15. MARPOL 73/78 Annex VI, Regulation 16 covers incineration on ships

Incinerators are required equipment for burning waste onboard and must have an IMO Type Approval Certificate if installed by January 1, 2000. The incinerator must be approved by the Administration. All incineration of sludge must be recorded in the Oil Record Book under category C. Burning of the following is prohibited: 1) cargo residues covered under Annexes I, II, and III; 2) PCBs (polychlorinated biphenyls), such as solid plastics like linoleum; 3) garbage containing heavy metals like mercury or tungsten; 4) cleaned oil products containing halogens (chlorine, bromine, iodine, fluorine) — cargo descriptions must be checked to verify; 5) sludge and bilge burning is only allowed outside ports, harbors, and estuaries.

16. MARPOL 73/78 Annex VI Regulation 14 addresses the prevention of air pollution from ships by limiting sulfur content in marine fuels.
The sulfur content in fuel oil must not exceed 3.5% globally. In Emission Control Areas (ECAs), such as the Baltic Sea, North American coastal waters, the North Sea, and the Caribbean Sea, the sulfur limit is stricter, not exceeding 0.1%. Before entering an ECA (also called SOx Emission Control Area or SIKA), ships must allow sufficient time to flush the fuel system, switch to low-sulfur fuel tanks, and record the volume and sulfur content of low-sulfur fuel in each tank in the Engine Logbook, with the position recorded on the bridge. The IMO has established these ECA regulations, while China has set a regional requirement for the Yellow Sea with a sulfur limit of 0.5% since 2016.

17. MARPOL 73/78 Annex VI Regulation 13 addresses the control of nitrogen oxides (NOx) emissions from ship engines to prevent air pollution.

TO DO: Update the passage on shipboard incineration by writing it out from "Incinerators are required" to "harbors, and estuaries." with "Oil Record Book" changed to "Garbage Record Book".

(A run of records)
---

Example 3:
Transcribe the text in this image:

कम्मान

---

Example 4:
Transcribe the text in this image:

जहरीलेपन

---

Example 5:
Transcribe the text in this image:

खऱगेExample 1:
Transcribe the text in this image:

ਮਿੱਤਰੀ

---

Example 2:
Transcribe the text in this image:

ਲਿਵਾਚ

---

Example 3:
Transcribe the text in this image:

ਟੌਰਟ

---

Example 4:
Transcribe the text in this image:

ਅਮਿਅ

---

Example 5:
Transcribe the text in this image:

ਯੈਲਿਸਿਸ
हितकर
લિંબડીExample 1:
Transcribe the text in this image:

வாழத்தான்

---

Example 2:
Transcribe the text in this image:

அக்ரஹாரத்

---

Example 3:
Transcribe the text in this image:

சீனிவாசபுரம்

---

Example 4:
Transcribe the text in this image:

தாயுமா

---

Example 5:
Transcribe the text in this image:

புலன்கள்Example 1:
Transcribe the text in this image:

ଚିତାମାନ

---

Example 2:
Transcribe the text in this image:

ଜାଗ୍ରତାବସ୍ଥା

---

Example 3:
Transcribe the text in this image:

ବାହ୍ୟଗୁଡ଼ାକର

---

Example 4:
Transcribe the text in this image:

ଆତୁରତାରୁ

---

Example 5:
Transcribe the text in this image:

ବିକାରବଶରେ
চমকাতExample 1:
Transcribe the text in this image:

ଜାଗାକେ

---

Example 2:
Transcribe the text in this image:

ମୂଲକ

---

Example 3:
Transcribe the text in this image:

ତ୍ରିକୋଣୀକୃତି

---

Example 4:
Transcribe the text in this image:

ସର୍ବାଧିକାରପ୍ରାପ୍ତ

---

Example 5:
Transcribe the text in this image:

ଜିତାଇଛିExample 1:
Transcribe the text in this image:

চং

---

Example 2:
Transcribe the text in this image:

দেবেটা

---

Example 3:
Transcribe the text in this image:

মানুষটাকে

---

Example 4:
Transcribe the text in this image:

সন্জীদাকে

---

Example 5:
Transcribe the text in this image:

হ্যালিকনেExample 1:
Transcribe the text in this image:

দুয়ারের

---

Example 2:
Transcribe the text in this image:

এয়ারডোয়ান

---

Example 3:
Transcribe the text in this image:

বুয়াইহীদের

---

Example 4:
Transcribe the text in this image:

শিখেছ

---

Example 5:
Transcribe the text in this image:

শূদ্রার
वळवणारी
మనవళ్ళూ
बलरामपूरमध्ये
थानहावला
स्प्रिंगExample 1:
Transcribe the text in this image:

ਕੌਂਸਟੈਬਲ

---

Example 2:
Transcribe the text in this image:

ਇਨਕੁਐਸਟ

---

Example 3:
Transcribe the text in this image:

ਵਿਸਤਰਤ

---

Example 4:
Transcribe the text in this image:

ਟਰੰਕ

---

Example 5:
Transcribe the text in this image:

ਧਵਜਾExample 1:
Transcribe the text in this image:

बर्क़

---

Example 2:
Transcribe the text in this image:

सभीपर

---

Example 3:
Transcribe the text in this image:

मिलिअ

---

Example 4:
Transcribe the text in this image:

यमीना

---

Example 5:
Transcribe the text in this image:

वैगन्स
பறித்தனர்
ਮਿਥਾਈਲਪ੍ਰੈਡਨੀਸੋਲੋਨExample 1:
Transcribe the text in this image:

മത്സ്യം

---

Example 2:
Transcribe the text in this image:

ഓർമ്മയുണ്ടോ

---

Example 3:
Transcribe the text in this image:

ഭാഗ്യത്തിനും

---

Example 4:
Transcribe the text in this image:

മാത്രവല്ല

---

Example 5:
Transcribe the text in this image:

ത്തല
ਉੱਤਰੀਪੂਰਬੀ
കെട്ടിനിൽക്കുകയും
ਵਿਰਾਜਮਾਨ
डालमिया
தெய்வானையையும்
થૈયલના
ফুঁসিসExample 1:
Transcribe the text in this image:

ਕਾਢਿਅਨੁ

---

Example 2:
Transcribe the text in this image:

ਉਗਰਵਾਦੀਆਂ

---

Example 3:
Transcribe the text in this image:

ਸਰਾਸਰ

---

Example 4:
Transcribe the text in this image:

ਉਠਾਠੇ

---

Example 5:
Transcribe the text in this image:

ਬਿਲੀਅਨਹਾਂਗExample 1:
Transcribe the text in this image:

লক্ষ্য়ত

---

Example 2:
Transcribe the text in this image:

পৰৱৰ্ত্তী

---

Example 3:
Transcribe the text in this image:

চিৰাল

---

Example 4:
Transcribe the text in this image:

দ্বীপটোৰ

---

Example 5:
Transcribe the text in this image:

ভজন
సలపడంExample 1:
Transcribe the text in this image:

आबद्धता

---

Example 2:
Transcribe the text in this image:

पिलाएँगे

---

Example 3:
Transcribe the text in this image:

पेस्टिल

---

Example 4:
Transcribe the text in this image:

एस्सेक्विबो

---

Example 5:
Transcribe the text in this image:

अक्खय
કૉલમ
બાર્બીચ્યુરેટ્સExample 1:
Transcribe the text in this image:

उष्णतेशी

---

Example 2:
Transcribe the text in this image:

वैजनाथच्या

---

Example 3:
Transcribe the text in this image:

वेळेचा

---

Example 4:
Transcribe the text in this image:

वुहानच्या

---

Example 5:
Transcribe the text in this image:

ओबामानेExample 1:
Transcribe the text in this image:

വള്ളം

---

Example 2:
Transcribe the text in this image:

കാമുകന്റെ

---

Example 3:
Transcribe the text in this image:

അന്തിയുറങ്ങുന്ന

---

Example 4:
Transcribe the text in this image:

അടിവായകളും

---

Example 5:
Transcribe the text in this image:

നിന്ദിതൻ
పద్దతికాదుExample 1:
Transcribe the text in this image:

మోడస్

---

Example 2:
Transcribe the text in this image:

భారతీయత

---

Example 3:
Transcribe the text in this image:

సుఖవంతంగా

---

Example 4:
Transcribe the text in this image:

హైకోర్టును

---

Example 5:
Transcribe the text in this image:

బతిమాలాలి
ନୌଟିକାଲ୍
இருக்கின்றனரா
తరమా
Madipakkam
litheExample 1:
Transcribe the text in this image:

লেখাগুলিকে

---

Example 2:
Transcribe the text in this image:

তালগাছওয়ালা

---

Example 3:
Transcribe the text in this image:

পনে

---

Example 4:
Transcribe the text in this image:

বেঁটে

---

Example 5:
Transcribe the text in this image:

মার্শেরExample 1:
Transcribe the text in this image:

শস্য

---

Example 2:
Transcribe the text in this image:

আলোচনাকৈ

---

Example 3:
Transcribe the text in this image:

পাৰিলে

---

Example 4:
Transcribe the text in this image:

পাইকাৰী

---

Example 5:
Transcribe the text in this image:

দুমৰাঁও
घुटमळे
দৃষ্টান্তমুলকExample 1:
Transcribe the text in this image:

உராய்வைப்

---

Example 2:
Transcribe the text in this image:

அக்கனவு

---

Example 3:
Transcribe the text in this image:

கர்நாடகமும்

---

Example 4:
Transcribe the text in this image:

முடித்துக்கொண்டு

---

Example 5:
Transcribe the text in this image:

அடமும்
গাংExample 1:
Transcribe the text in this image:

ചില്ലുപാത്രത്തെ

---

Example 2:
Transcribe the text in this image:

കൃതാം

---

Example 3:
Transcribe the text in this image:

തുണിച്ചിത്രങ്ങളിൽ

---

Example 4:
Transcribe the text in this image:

FINISHED TASK:
Incinerators are required equipment for burning waste onboard and must have an IMO Type Approval Certificate if installed by January 1, 2000. The incinerator must be approved by the Administration. All incineration of sludge must be recorded in the Garbage Record Book under category C. Burning of the following is prohibited: 1) cargo residues covered under Annexes I, II, and III; 2) PCBs (polychlorinated biphenyls), such as solid plastics like linoleum; 3) garbage containing heavy metals like mercury or tungsten; 4) cleaned oil products containing halogens (chlorine, bromine, iodine, fluorine) — cargo descriptions must be checked to verify; 5) sludge and bilge burning is only allowed outside ports, harbors, and estuaries.